Шрифт:
Интервал:
Закладка:
– Чем же? – спросил Хоулгрейв. – Внешними или внутренними причинами?
– Я не могу видеть его мыслей! Как бы я могла их видеть? – ответила Фиби с простодушной колкостью. – Очень часто расположение души его переменяется без всякой видимой причины, точно как на солнце набегает вдруг облако. В последнее время, когда я начала узнавать его лучше, мне как-то тяжело, как-то совестно вглядываться в его душу. Он пережил какую-то великую горесть. Когда он весел – когда солнце освещает ум его, – я позволяю себе заглянуть туда до той глубины, до которой достают солнечные лучи, но не дальше. Что покрыто в нем мраком, то для меня земля свята.
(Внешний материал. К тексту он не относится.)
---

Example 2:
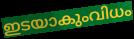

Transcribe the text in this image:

ഇടയാകുംവിധം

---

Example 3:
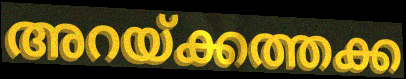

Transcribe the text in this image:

അറയ്ക്കത്തക്ക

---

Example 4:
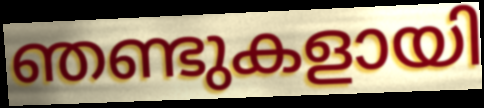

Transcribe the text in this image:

ഞണ്ടുകളായി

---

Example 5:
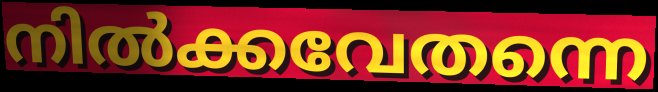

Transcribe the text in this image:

നിൽക്കവേതന്നെ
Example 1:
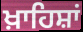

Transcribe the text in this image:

ਖ਼ਾਹਿਸ਼ਾਂ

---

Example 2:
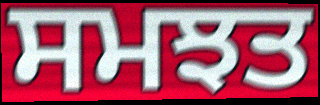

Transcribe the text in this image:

ਸਮਝਤ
– Как прекрасно выразили вы свое чувство! – сказал дагеротипист. – Я не умею так чувствовать, но понимаю вас. Будь я на вашем месте, меня ничто не остановило бы измерить глубину души Клиффорда во всю длину моего лота.
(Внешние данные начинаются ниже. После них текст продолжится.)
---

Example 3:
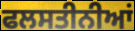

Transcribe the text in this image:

ਫਲਸਤੀਨੀਆਂ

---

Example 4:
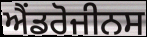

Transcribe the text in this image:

ਐਂਡਰੋਜੀਨਸ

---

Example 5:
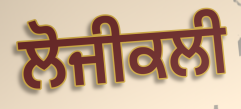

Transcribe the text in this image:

ਲੋਜੀਕਲੀ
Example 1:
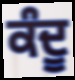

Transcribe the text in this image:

ਕੰਦੂ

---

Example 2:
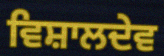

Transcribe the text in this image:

ਵਿਸ਼ਾਲਦੇਵ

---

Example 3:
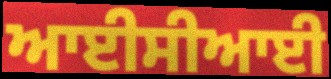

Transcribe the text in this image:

ਆਈਸੀਆਈ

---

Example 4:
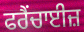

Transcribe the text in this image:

ਫਰੈਂਚਾਈਜ਼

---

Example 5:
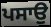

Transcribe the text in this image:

ਪਸਾਉ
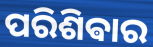
ପରିଶିଵାର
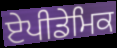
ਏਪੀਡੇਮਿਕ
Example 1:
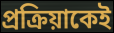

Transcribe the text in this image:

প্রক্রিয়াকেই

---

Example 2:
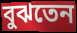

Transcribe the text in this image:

বুঝতেন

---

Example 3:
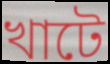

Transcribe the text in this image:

খাটে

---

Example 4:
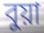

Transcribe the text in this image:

বুয়া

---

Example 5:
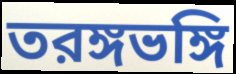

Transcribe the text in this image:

তরঙ্গভঙ্গি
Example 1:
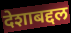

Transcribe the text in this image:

देशाबद्दल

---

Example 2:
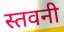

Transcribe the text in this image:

स्तवनी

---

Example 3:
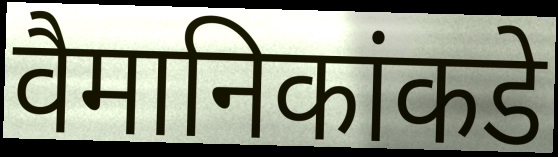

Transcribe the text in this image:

वैमानिकांकडे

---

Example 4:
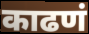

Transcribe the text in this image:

काढणं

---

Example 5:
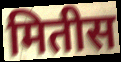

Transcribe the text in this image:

मितीस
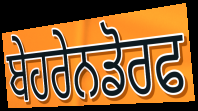
ਬੇਹਰੇਨਡੋਰਫ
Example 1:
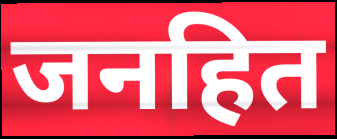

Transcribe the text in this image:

– Странно, что вы этого так желаете! – заметила Фиби невольно. – Что такое кузен Клиффорд для вас?
– О, ничего, конечно, ничего! – отвечал Хоулгрейв со смехом. – Только странен и непостижим этот мир! Чем больше я в него всматриваюсь, тем больше он меня озадачивает, и я начинаю думать, что заблуждение человека есть мера его ума. Мужчины, женщины и дети – такие странные создания, что невозможно наконец быть уверенным, что знаешь их действительно, и угадать, чем они были, а не чем они кажутся. Судья Пинчон, Клиффорд – что за запутанная загадка! Запутанность запутанностей и всяческая запутанность! Чтоб разрешить ее, для этого нужна такая созерцательная симпатия, какой одарена только молодая девушка. Я простой наблюдатель, я никогда не обладал созерцательностью, я только пронырлив и зорок и потому совершенно уверен, что заблуждаюсь.
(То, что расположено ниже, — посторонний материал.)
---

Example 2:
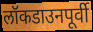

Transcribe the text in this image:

लॉकडाउनपूर्वी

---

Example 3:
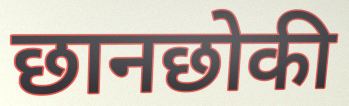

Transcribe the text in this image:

छानछोकी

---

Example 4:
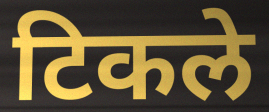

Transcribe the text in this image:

टिकले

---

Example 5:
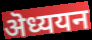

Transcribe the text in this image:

ऄध्ययन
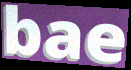
bae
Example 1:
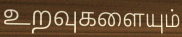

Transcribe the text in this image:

உறவுகளையும்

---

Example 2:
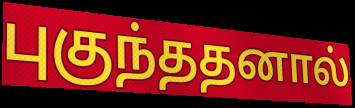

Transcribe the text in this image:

புகுந்ததனால்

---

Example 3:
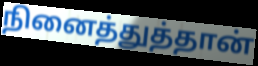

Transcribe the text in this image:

நினைத்துத்தான்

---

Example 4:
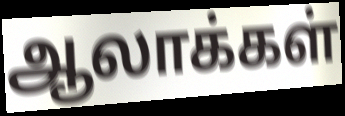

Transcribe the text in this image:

ஆலாக்கள்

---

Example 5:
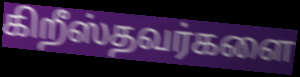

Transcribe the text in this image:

கிறீஸ்தவர்களை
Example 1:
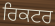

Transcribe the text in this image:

ਰਿਕਟਰ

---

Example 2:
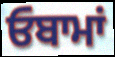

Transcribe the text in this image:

ਓਬਾਮਾਂ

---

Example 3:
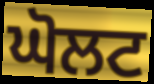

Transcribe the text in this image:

ਘੋਲਟ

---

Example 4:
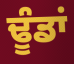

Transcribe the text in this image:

ਢੂੰਡਾਂ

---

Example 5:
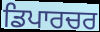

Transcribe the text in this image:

ਡਿਪਾਰਚਰ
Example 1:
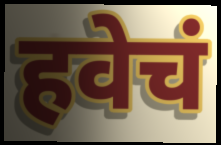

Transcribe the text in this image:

हवेचं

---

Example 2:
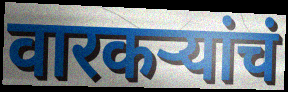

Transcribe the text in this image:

वारकऱ्यांचं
Вслед за тем дагеротипист переменил разговор и перешел к темам менее мрачным. Фиби и он были молоды. В испытаниях своей прошедшей жизни он не совсем растерял этот прекрасный дух юности, который, изливаясь из сердца и фантазии, разносится по всему миру и делает его таким блистательным, каким он был в первый день творения. Он рассуждал премудро о старости мира, но в самом деле чувствовал совсем иное – он все-таки был молодой человек и потому смотрел на мир как на нежного юношу, который не перестает подавать надежды на дальнейшее усовершенствование. В нем было это чувство, это внутреннее предвидение, без которого молодому человеку лучше вовсе не рождаться, а возмужалому лучше умереть, чем потерять его, – чувство, что мы не осуждены вечно тащиться по старой, дурной дороге, что мы совершенствуемся, идем к лучшему. Хоулгрейву казалось, как, без сомнения, казалось полному надежд юноше каждого столетия, что в его век, более чем когда-либо, человечество освобождается от своих немощей и начинает жизнь заново.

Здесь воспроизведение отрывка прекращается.